Health and Prometheus endpoints are public (load balancers and Prometheus need to reach them). Everything else requires admin access.

Health checks

Default health indicators

Spring Boot auto-configures health indicators for:

  • Database connectivity (DataSource)
  • Disk space
  • Kafka broker connectivity
  • Redis connectivity
  • And many more
GET /actuator/health

{
  "status": "UP",
  "components": {
    "db": { "status": "UP" },
    "diskSpace": { "status": "UP" },
    "kafka": { "status": "UP" }
  }
}

Custom health indicator

package com.example.demo.health

import org.springframework.boot.actuate.health.Health
import org.springframework.boot.actuate.health.HealthIndicator
import org.springframework.stereotype.Component
import org.springframework.web.client.RestClient

@Component
class PaymentGatewayHealthIndicator(
  private val restClient: RestClient
) : HealthIndicator {

  override fun health(): Health {
    return try {
      val response = restClient.get()
        .uri("https://payments.example.com/health")
        .retrieve()
        .toBodilessEntity()

      if (response.statusCode.is2xxSuccessful) {
        Health.up()
          .withDetail("gateway", "payments.example.com")
          .build()
      } else {
        Health.down()
          .withDetail("gateway", "payments.example.com")
          .withDetail("status", response.statusCode.value())
          .build()
      }
    } catch (e: Exception) {
      Health.down(e)
        .withDetail("gateway", "payments.example.com")
        .build()
    }
  }
}

This appears as paymentGateway in the health response (Spring strips the HealthIndicator suffix and camelCases the name).
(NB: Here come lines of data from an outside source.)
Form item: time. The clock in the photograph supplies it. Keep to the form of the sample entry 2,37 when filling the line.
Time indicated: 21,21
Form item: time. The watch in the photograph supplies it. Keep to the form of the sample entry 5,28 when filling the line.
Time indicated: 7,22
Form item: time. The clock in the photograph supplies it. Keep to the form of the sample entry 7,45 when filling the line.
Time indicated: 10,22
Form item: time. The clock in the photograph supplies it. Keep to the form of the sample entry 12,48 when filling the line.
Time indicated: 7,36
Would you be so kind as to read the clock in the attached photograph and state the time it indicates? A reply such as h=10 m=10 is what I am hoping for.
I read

Liveness and readiness probes

For Kubernetes:

management:
  endpoint:
    health:
      probes:
        enabled: true
      group:
        liveness:
          include: livenessState
        readiness:
          include: readinessState, db
GET /actuator/health/liveness   → Is the app alive?
GET /actuator/health/readiness  → Can it handle traffic?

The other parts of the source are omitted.